**INFORMATION GIVEN:**
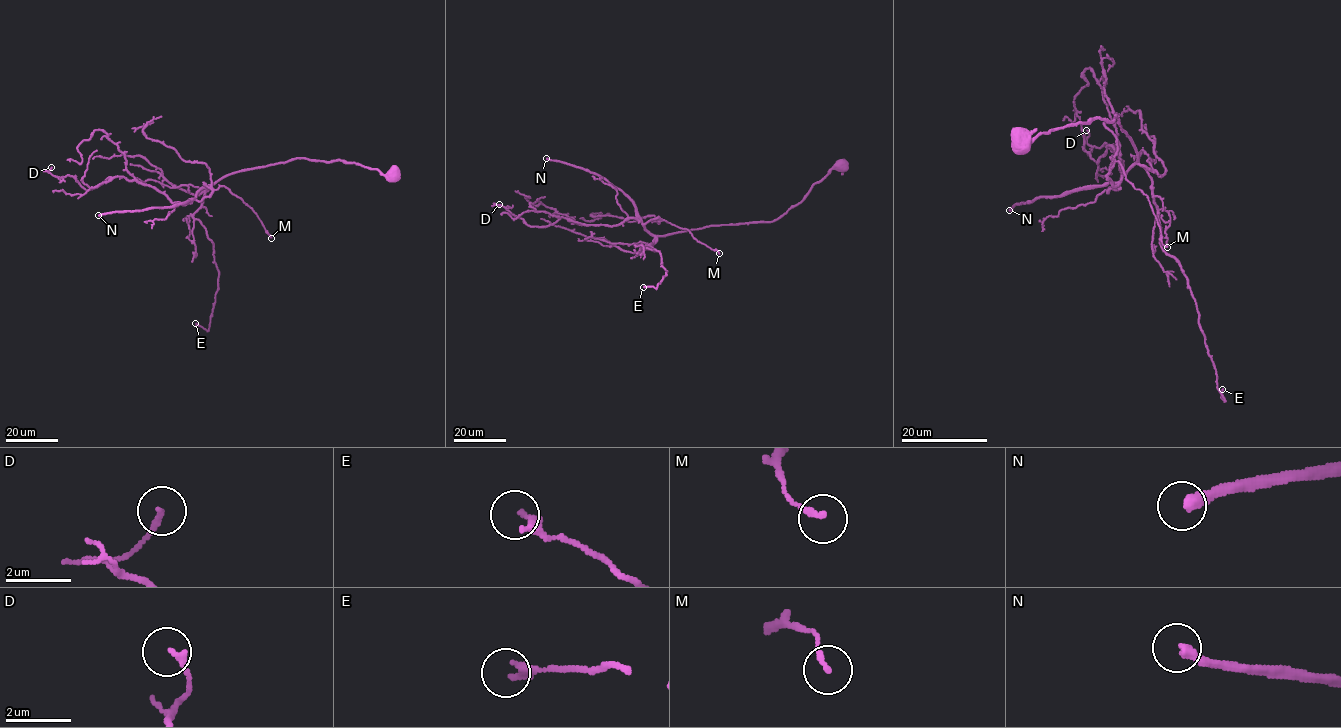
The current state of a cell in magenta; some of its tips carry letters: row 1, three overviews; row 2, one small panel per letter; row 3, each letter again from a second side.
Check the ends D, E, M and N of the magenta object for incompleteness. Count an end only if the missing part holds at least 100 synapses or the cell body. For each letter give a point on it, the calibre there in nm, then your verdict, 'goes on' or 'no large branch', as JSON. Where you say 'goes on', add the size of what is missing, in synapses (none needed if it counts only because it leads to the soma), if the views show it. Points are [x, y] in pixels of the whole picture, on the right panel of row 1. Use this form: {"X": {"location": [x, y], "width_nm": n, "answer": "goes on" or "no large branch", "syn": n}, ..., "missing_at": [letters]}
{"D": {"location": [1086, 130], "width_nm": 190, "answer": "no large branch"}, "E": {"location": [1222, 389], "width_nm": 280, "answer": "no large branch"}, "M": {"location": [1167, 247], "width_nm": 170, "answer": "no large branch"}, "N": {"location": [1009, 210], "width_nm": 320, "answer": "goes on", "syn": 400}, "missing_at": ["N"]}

* * *

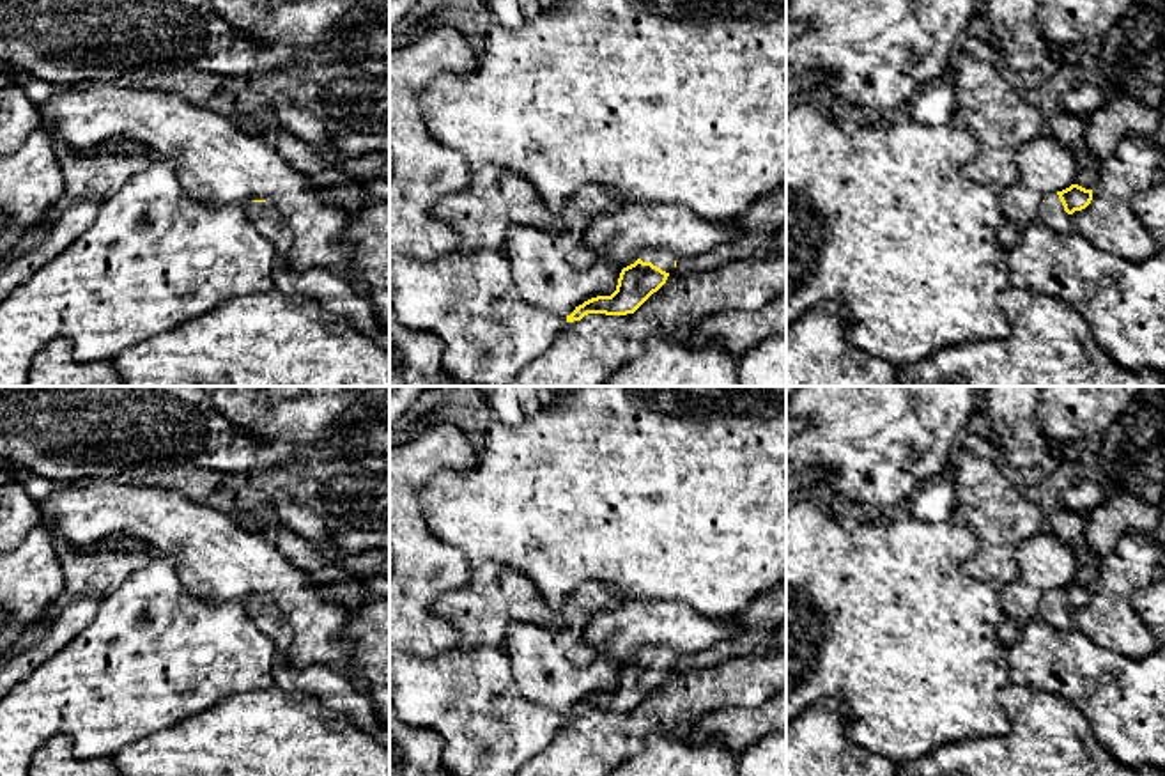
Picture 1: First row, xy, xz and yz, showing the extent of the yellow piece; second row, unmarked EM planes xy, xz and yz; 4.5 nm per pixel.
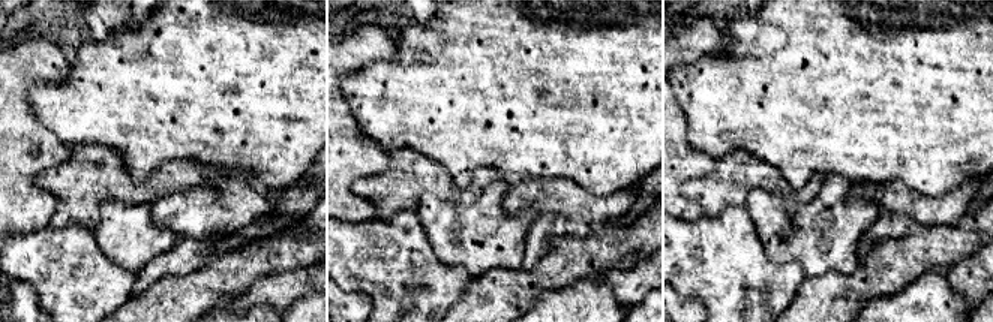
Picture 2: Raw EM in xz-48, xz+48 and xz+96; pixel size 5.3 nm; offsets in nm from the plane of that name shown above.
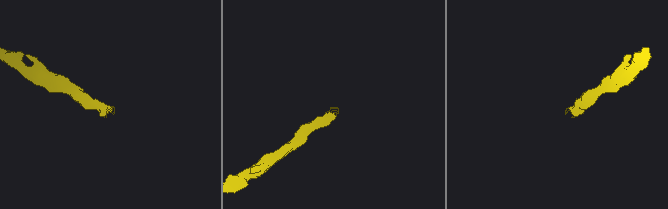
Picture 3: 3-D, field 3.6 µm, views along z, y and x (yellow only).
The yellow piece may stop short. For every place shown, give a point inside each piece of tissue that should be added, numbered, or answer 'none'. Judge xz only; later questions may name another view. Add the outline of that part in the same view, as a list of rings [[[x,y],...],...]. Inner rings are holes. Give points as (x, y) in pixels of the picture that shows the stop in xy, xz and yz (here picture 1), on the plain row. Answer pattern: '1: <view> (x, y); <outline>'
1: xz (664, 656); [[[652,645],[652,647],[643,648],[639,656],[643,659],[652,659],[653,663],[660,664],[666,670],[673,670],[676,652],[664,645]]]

...

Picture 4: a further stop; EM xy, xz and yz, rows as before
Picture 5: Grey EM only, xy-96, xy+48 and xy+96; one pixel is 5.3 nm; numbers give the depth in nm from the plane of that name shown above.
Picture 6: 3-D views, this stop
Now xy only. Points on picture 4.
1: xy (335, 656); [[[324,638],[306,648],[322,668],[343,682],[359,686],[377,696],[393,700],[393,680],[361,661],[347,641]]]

**ASSIGNMENT:** Lines of the listing above that include the string "second" should each be copied.

**RESULT OF THIS EXERCISE:**
The current state of a cell in magenta; some of its tips carry letters: row 1, three overviews; row 2, one small panel per letter; row 3, each letter again from a second side.
Picture 1: First row, xy, xz and yz, showing the extent of the yellow piece; second row, unmarked EM planes xy, xz and yz; 4.5 nm per pixel.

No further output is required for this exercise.